Itoh H, Shioi M, Oshida N, Nagai A
Department of Neurosurgery, Cardiovascular Surgery Toyama Red Cross Hospital, Japan.
No To Shinkei. 1996 Feb;49(2):138-44.
Diagnosis of deterioration of neurological deficits in the early stage after hospital admission immediately after the onset of cerebral infarction is important in establishing a treatment plan. This study investigated the clinical characteristics of progressive stroke on admission. The subjects were 309 patients admitted on the day of the onset of symptoms and showed a low density area on CT images within 5 days. There were 202 with cerebral infarction in the territory of the deep perforate arteries, 77 with cerebral infarction in the territory of the cortical branch of the middle cerebral artery (MCA), and the remaining 36 had cerebral infarction in the territory of MCA. The results were as follows: 1) Progressive stroke was observed in 71 patients (23.0%): 60 with completed stroke and 11 with reversible ischemic neurological deficits (RIND). 2) The patients with progressive stroke were clearly older than those with non progressive stroke (p < 0.05: Cochran Cox's test). 3) Progressive stroke was seen more frequently in patients with cerebral infarction of the cortical branch of the MCA and patients with occlusion of the internal carotid artery and MCA trunk than patients with cerebral infarction of the deep perforate arteries (p < 0.001: chi 2 test). 4) All patients with progressive stroke had initial evidence of deterioration of neurological deficits within 5 days after the onset, with 39 patients showing deterioration on day 2 and 13 patients showing deterioration on day 3. 5) Deterioration of neurological deficits usually stopped the day after the start of progression. The maximum period from the beginning to the end of the deterioration of neurological deficits was 7 days. 6) Progressive stroke was not seen in 11 patients who were admitted with higher cortical dysfunction and without sensory or motor disturbances, and was seen in only 8 (4%) of the 187 patients with sensory or motor disturbances without higher cortical dysfunction. 7) Progressive stroke was seen in 63 (57%) patients with sensory or motor disturbances and higher cortical dysfunction. 8) Progressive stroke was seen frequently in patients with atrial fibrillation (Af) on the ECG [P < 0.001). 9) Fifty-six of 71 patients with progressive stroke showed persistent severe motor impairment in the upper limbs. Therefore, to diagnose progressive stroke, it is useful to assess the higher cortical dysfunction and examine for Af on admission.

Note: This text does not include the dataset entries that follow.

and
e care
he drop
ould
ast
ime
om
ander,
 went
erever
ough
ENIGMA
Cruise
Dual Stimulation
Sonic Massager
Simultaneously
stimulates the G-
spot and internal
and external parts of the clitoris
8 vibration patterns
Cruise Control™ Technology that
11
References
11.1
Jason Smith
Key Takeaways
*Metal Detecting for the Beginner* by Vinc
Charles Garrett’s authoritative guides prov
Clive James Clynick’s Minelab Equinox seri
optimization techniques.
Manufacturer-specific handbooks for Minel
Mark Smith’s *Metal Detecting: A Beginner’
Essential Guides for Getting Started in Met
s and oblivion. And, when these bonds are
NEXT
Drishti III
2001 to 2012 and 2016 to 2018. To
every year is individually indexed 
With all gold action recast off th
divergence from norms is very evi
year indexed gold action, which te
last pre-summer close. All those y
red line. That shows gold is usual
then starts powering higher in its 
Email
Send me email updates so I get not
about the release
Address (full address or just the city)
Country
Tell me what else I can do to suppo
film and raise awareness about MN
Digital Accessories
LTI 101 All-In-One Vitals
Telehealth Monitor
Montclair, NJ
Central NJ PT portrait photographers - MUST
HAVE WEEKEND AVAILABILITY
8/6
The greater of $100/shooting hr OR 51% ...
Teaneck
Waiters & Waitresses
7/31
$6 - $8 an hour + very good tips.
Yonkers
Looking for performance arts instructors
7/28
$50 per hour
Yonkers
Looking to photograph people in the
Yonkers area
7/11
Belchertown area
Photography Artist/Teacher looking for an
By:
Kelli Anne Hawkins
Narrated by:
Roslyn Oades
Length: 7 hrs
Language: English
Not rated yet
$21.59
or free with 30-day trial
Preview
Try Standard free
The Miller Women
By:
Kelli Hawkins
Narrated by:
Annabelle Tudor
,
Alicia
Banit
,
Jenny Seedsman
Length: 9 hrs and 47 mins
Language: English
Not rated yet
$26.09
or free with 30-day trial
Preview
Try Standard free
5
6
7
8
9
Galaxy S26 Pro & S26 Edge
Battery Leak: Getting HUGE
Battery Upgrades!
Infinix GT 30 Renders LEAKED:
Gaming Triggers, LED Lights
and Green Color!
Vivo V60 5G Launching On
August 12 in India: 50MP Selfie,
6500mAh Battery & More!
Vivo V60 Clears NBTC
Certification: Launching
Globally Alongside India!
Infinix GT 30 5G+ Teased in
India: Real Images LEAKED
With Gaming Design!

脑梗发病后立即入院,早期诊断神经功能缺损恶化情况对制定治疗方案很重要。本研究调查了入院时进展性卒中的临床特征。研究对象为309例症状发作当天入院且在5天内CT图像显示低密度区的患者。其中,深穿支动脉供血区脑梗202例,大脑中动脉(MCA)皮质支供血区脑梗77例,其余36例为MCA供血区脑梗。结果如下:1)71例患者(23.0%)发生进展性卒中:60例为完全性卒中,11例为可逆性缺血性神经功能缺损(RIND)。2)进展性卒中患者明显比非进展性卒中患者年龄大(p<0.05:Cochran Cox检验)。3)与深穿支动脉供血区脑梗患者相比,MCA皮质支供血区脑梗患者以及颈内动脉和MCA主干闭塞患者中进展性卒中更常见(p<0.001:卡方检验)。4)所有进展性卒中患者在发病后5天内均有神经功能缺损恶化的初始证据,39例在第2天出现恶化,13例在第3天出现恶化。5)神经功能缺损恶化通常在进展开始后的第二天停止。神经功能缺损恶化从开始到结束的最长时间为7天。6)11例以高级皮质功能障碍入院且无感觉或运动障碍的患者未发生进展性卒中,187例无高级皮质功能障碍但有感觉或运动障碍的患者中仅8例(4%)发生进展性卒中。7)63例(57%)有感觉或运动障碍及高级皮质功能障碍的患者发生进展性卒中。8)心电图显示房颤(Af)的患者中进展性卒中常见(P<0.001)。9)71例进展性卒中患者中有56例上肢存在持续性严重运动障碍。因此,为诊断进展性卒中,入院时评估高级皮质功能障碍并检查是否存在Af很有用。